The real story is the tension between the conservative base that elected Trump on a platform of strategic restraint and the Washington ecosystem that treats every foreign crisis as an invitation. The 2024 electorate didn't vote for a return to the Bush-era playbook. They voted for border security, economic nationalism, and a foreign policy that puts American interests ahead of alliance maintenance. Whether the Iran strikes serve those interests is a legitimate debate. What isn't debatable is that the electorate didn't elect Lindsey Graham to set the terms of it.

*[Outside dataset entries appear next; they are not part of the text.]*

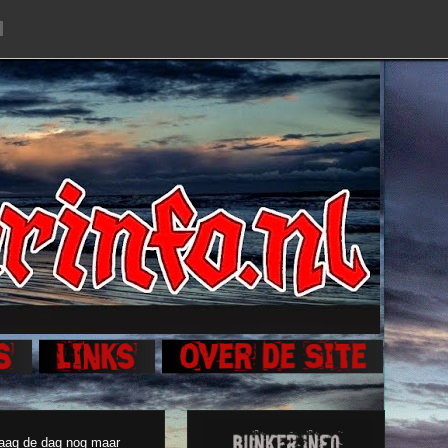
daag de dag nog maar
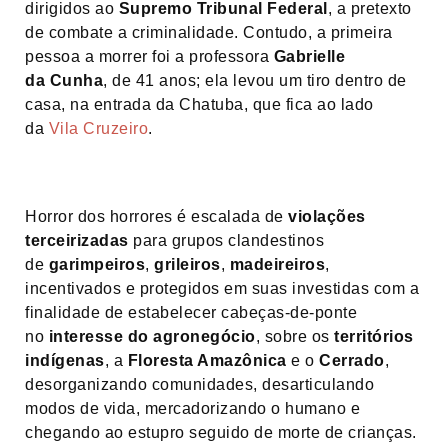
dirigidos ao
Supremo Tribunal Federal
, a pretexto
de combate a criminalidade. Contudo, a primeira
pessoa a morrer foi a professora
Gabrielle
da
Cunha
, de 41 anos; ela levou um tiro dentro de
casa, na entrada da Chatuba, que fica ao lado
da
Vila Cruzeiro
.
Horror dos horrores é escalada de
violações
terceirizadas
para grupos clandestinos
de
garimpeiros
,
grileiros
,
madeireiros
,
incentivados e protegidos em suas investidas com a
finalidade de estabelecer cabeças-de-ponte
no
interesse do
agronegócio
, sobre os
territórios
indígenas
, a
Floresta Amazônica
e o
Cerrado
,
desorganizando comunidades, desarticulando
modos de vida, mercadorizando o humano e
chegando ao estupro seguido de morte de crianças.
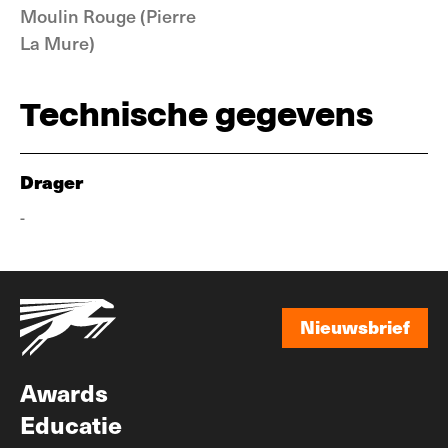
Moulin Rouge (Pierre
La Mure)
Technische gegevens
Drager
-
Nieuwsbrief
Nieuwsbrief
Awards
Educatie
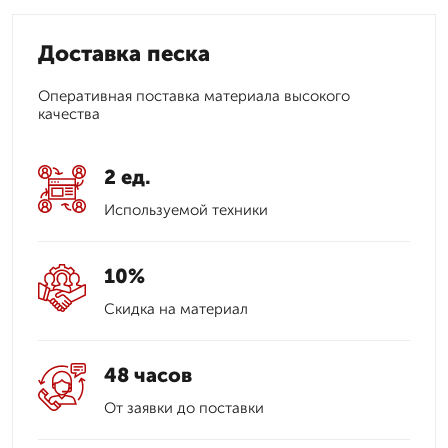
Доставка песка
Оперативная поставка материала высокого
качества
2 ед.
Используемой техники
10%
Скидка на материал
48 часов
От заявки до поставки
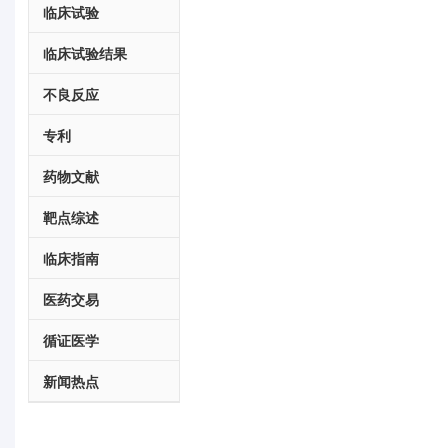
临床试验
临床试验结果
不良反应
专利
药物文献
靶点综述
临床指南
医药交易
循证医学
新闻热点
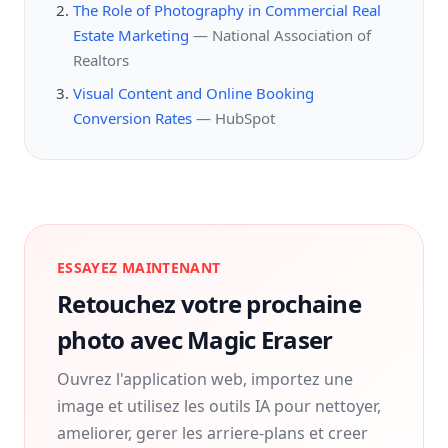
The Role of Photography in Commercial Real
Estate Marketing
—
National Association of
Realtors
Visual Content and Online Booking
Conversion Rates
—
HubSpot
ESSAYEZ MAINTENANT
Retouchez votre prochaine
photo avec Magic Eraser
Ouvrez l'application web, importez une
image et utilisez les outils IA pour nettoyer,
ameliorer, gerer les arriere-plans et creer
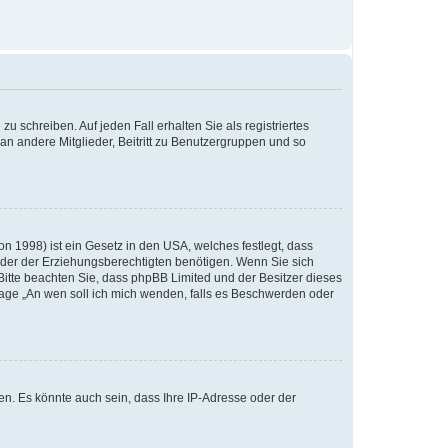
u schreiben. Auf jeden Fall erhalten Sie als registriertes
 an andere Mitglieder, Beitritt zu Benutzergruppen und so
n 1998) ist ein Gesetz in den USA, welches festlegt, dass
der der Erziehungsberechtigten benötigen. Wenn Sie sich
e. Bitte beachten Sie, dass phpBB Limited und der Besitzer dieses
Frage „An wen soll ich mich wenden, falls es Beschwerden oder
n. Es könnte auch sein, dass Ihre IP-Adresse oder der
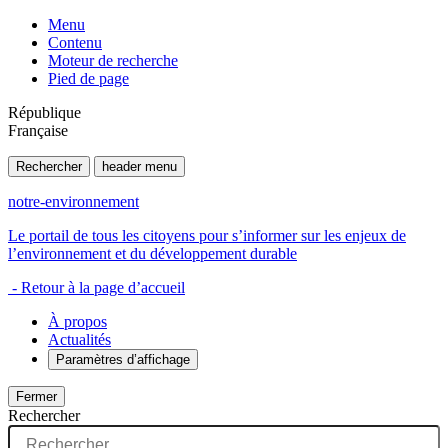
Menu
Contenu
Moteur de recherche
Pied de page
République
Française
Rechercher
header menu
notre-environnement
Le portail de tous les citoyens pour s’informer sur les enjeux de
l’environnement et du développement durable
- Retour à la page d’accueil
À propos
Actualités
Paramètres d’affichage
Fermer
Rechercher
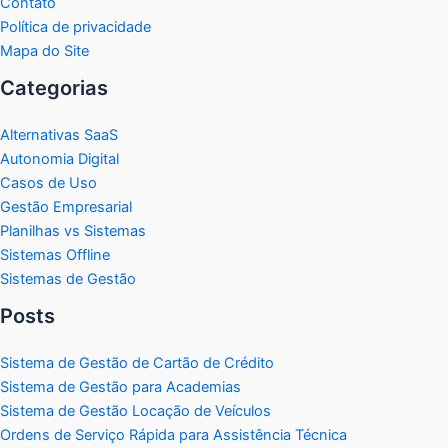
Contato
Política de privacidade
Mapa do Site
Categorias
Alternativas SaaS
Autonomia Digital
Casos de Uso
Gestão Empresarial
Planilhas vs Sistemas
Sistemas Offline
Sistemas de Gestão
Posts
Sistema de Gestão de Cartão de Crédito
Sistema de Gestão para Academias
Sistema de Gestão Locação de Veículos
Ordens de Serviço Rápida para Assistência Técnica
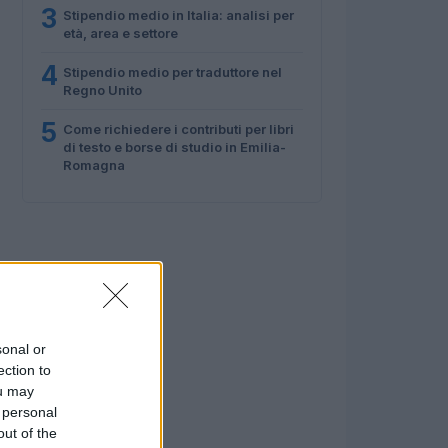
3
Stipendio medio in Italia: analisi per
età, area e settore
4
Stipendio medio per traduttore nel
Regno Unito
5
Come richiedere i contributi per libri
di testo e borse di studio in Emilia-
Romagna
sonal or
ection to
ou may
 personal
out of the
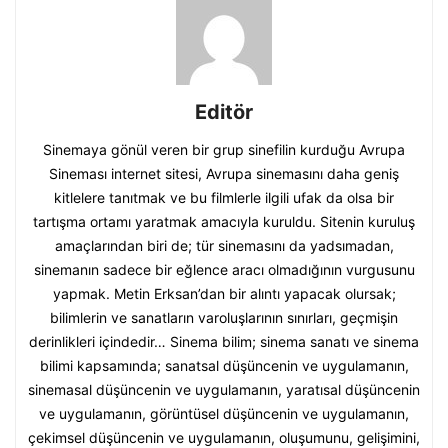
Editör
Sinemaya gönül veren bir grup sinefilin kurduğu Avrupa
Sineması internet sitesi, Avrupa sinemasını daha geniş
kitlelere tanıtmak ve bu filmlerle ilgili ufak da olsa bir
tartışma ortamı yaratmak amacıyla kuruldu. Sitenin kuruluş
amaçlarından biri de; tür sinemasını da yadsımadan,
sinemanın sadece bir eğlence aracı olmadığının vurgusunu
yapmak. Metin Erksan’dan bir alıntı yapacak olursak;
bilimlerin ve sanatların varoluşlarının sınırları, geçmişin
derinlikleri içindedir… Sinema bilim; sinema sanatı ve sinema
bilimi kapsamında; sanatsal düşüncenin ve uygulamanın,
sinemasal düşüncenin ve uygulamanın, yaratısal düşüncenin
ve uygulamanın, görüntüsel düşüncenin ve uygulamanın,
çekimsel düşüncenin ve uygulamanın, oluşumunu, gelişimini,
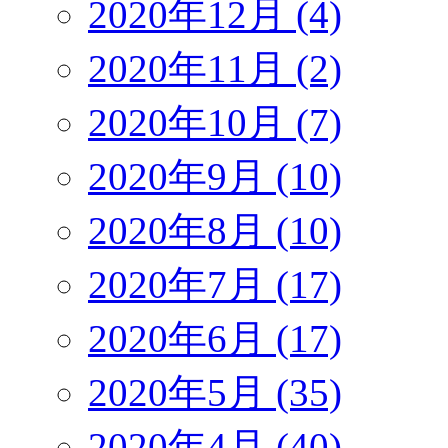
2020年12月 (4)
2020年11月 (2)
2020年10月 (7)
2020年9月 (10)
2020年8月 (10)
2020年7月 (17)
2020年6月 (17)
2020年5月 (35)
2020年4月 (40)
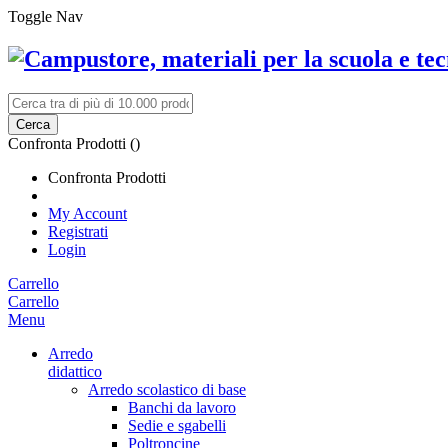
Toggle Nav
Cerca
Confronta Prodotti (
)
Confronta Prodotti
My Account
Registrati
Login
Carrello
Carrello
Menu
Arredo
didattico
Arredo scolastico di base
Banchi da lavoro
Sedie e sgabelli
Poltroncine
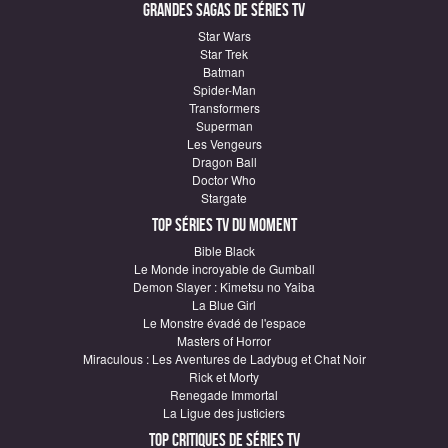
Grandes sagas de Séries TV
Star Wars
Star Trek
Batman
Spider-Man
Transformers
Superman
Les Vengeurs
Dragon Ball
Doctor Who
Stargate
Top Séries TV du moment
Bible Black
Le Monde incroyable de Gumball
Demon Slayer : Kimetsu no Yaiba
La Blue Girl
Le Monstre évadé de l'espace
Masters of Horror
Miraculous : Les Aventures de Ladybug et Chat Noir
Rick et Morty
Renegade Immortal
La Ligue des justiciers
Top critiques de Séries TV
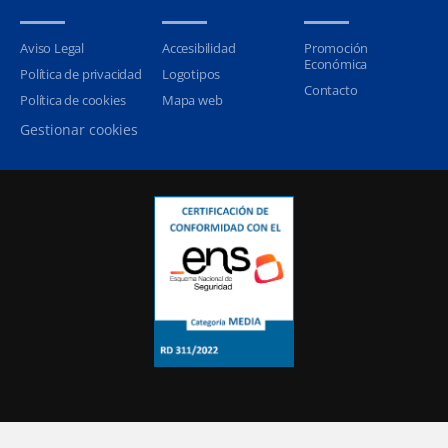
Aviso Legal
Accesibilidad
Promoción
Económica
Política de privacidad
Logotipos
Contacto
Política de cookies
Mapa web
Gestionar cookies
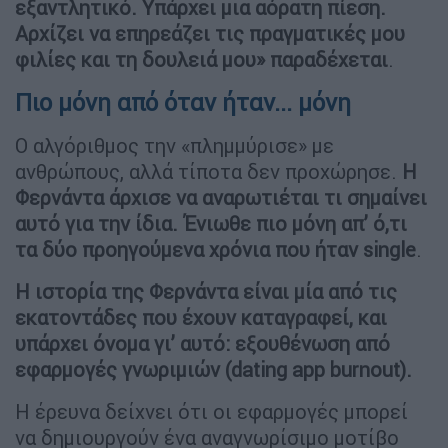
εξαντλητικό. Υπάρχει μια αόρατη πίεση.
Αρχίζει να επηρεάζει τις πραγματικές μου
φιλίες και τη δουλειά μου» παραδέχεται
.
Πιο μόνη από όταν ήταν... μόνη
Ο αλγόριθμος την «πλημμύρισε» με
ανθρώπους, αλλά τίποτα δεν προχώρησε.
Η
Φερνάντα άρχισε να αναρωτιέται τι σημαίνει
αυτό για την ίδια. Ένιωθε πιο μόνη απ’ ό,τι
τα δύο προηγούμενα χρόνια που ήταν single
.
Η ιστορία της Φερνάντα είναι μία από τις
εκατοντάδες που έχουν καταγραφεί, και
υπάρχει όνομα γι’ αυτό: εξουθένωση από
εφαρμογές γνωριμιών (dating app burnout).
Η έρευνα δείχνει ότι οι εφαρμογές μπορεί
να δημιουργούν ένα αναγνωρίσιμο μοτίβο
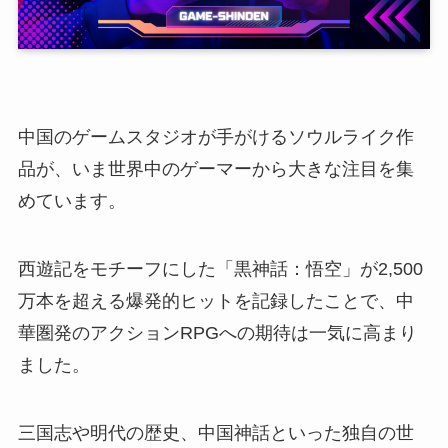
中国のゲームスタジオが手がけるソウルライク作
品が、いま世界中のゲーマーから大きな注目を集
めています。
西遊記をモチーフにした「黒神話：悟空」が2,500
万本を超える爆発的ヒットを記録したことで、中
華圏発のアクションRPGへの期待は一気に高まり
ました。
三国志や明代の歴史、中国神話といった独自の世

There is nothing inherently wrong with a senator advocating for a policy position. That's the job. But there's a meaningful difference between making your case in committee hearings, on the Senate floor, and through public argument versus conducting a months-long private influence operation that includes foreign intelligence briefings, coordinated call rotations to the White House, and advisory sessions with a foreign head of state on how best to persuade the American president.

One is advocacy. The other is a lobbying campaign that most K Street firms would envy.

What Comes Next

The strikes have happened. The policy question now shifts to consequences and escalation. But the process question lingers. Conservatives who care about executive authority, about the integrity of presidential decision-making, and about the principle that American foreign policy should be driven by American interests need to reckon with what this episode reveals.

A senator flew to a foreign country, received intelligence from its spy agency, coached its prime minister on persuasion strategy, and helped orchestrate a pressure campaign that shaped a military decision supported by barely a quarter of the American public.

Graham asked what anyone could do to him. The honest answer is: probably nothing. That's the problem.